During the interviews, my reflexivity was central to analysing learners’ and educators’ conscious and unconscious investments in the gendered positionings invoked through their talk. Reflexivity here is about the intersubjective dynamics between the interviewer and the interviewee. The copious notes I made throughout the interviewing process, of how the interviewees and I subjectively experienced each other, enabled me to engage and unpack the intersubjective dynamic of the interview more deeply. This type of reflexivity lends itself to making interviewees’ emotional worlds come alive, in a way that takes the researcher’s subjective experience of the intersubjective encounter very seriously, as it underscores the psychoanalytic notion that one can only know another through one’s own subjectivity (Frosh & Saville Young, 2008). At the same time, the reflexivity pays attention to the intersubjectivity of the encounter. This is then triangulated with the interviewee’s personal history of significant relationships in order to provide a particular reading of the participant’s subjectivity. The interview as a relational context allows the researcher access into the social and discursive worlds of interviewees, in order to illuminate their emotional worlds that are represented through personal investments, conscious and unconscious, in particular storylines or ideas, which reflect broader discourses that specify subject positions that are taken up and/or resisted.

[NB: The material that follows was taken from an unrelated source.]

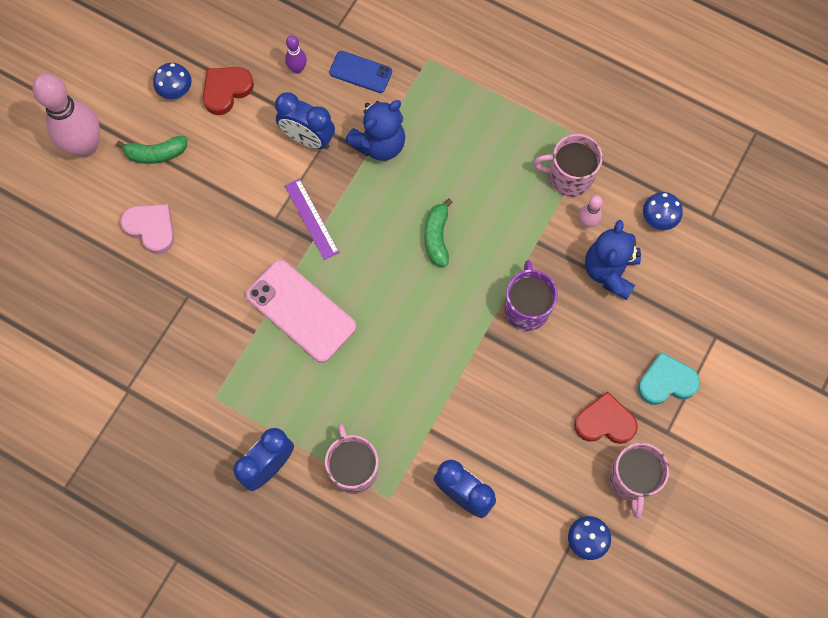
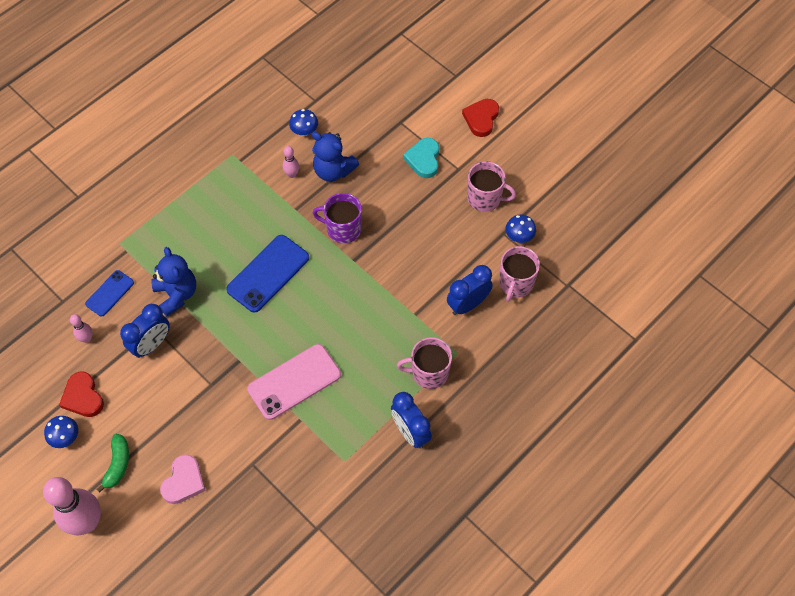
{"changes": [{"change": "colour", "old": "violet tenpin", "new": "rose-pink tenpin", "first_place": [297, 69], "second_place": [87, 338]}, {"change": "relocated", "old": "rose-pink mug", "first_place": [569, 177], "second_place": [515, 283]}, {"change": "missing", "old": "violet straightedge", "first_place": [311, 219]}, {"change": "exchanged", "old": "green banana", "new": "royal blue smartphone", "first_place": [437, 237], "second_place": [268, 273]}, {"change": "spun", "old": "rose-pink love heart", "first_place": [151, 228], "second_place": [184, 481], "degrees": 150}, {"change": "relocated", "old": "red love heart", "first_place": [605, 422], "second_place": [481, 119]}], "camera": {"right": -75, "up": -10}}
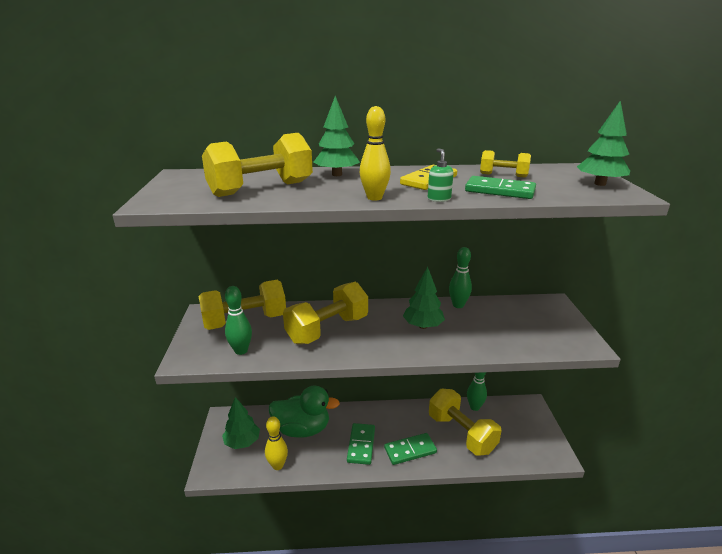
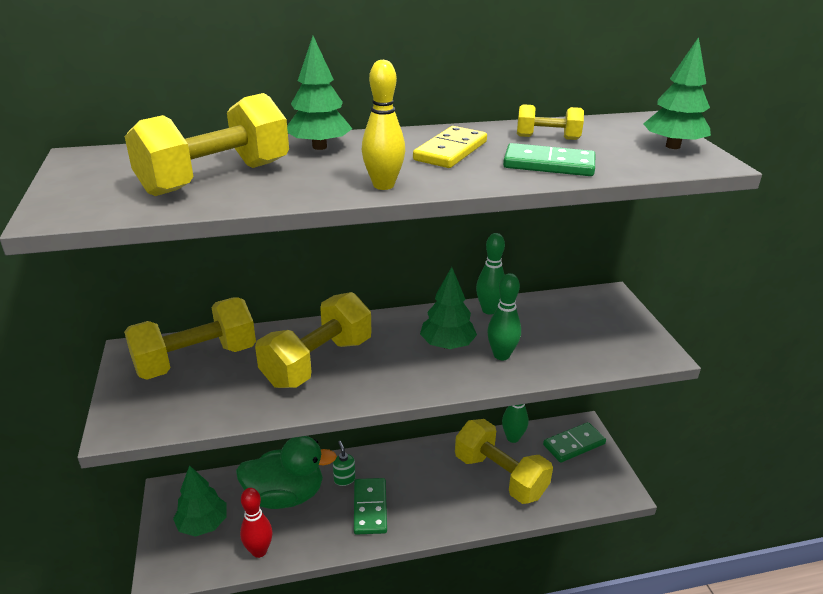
{"changes": [{"change": "relocated", "old": "green soap pump", "first_place": [439, 199], "second_place": [344, 479]}, {"change": "relocated", "old": "green tenpin", "first_place": [241, 350], "second_place": [501, 355]}, {"change": "colour", "old": "golden tenpin", "new": "red tenpin", "first_place": [278, 465], "second_place": [259, 551]}, {"change": "relocated", "old": "green domino piece", "first_place": [410, 450], "second_place": [574, 444]}], "camera": {"right": -10, "up": 5}}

However, relying upon psychoanalytic theory, as a reflexive tool that represents a psychosocial approach to analysing interviewees as defended subjects who consciously and unconsciously invest in

subject positions made available by discourses, can be counter-productive to the overall project of reflexivity. From a strong discursive point of view, psychoanalytic theory struggles to accommodate competing discourses due to narrow and rigid ontological and epistemological claims that individualise and pathologise the self and subjectivity, which immediately privilege and close off interpretations it makes from competing ones (Frosh & Baraitser, 2008; Georgaca, 2005; Wetherell, 2005). In this way, reflexivity can become about justifying interpretive claims that remain psychoanalytically aloof to multiple and contradictory ways of reading the data.

The uncritical use of reflexivity, when drawing on psychoanalytic theory, has implications for allowing the voices of interviewees to speak in ways that challenge the discourse that I use in order to construct them and myself as particular objects and subjects of enquiry. To guard against this, I took steps to ground my psychoanalytic interpretations of the interview material within my reflexivity and triangulated this with evidence from the texts that reflected participants’ words. Grounding my psychoanalytic interpretations in my reflexivity and the text prevented me from drawing on psychoanalytic discourse in ways that are top-down, which individualises and pathologises interviewees, and limits competing discourses from drawing out interviewees’ material and discursive contexts. In these instances, I tried to avoid the role of the expert interviewer who had access to a discourse that allowed me to establish psychological truths about interviewees. Therefore, my reflexivity talked to the specific intersubjective encounter with participants rather than constructing ‘psychological truths’ about their conscious and unconscious investments in specific subject positions, and generalising this to other areas of their lives.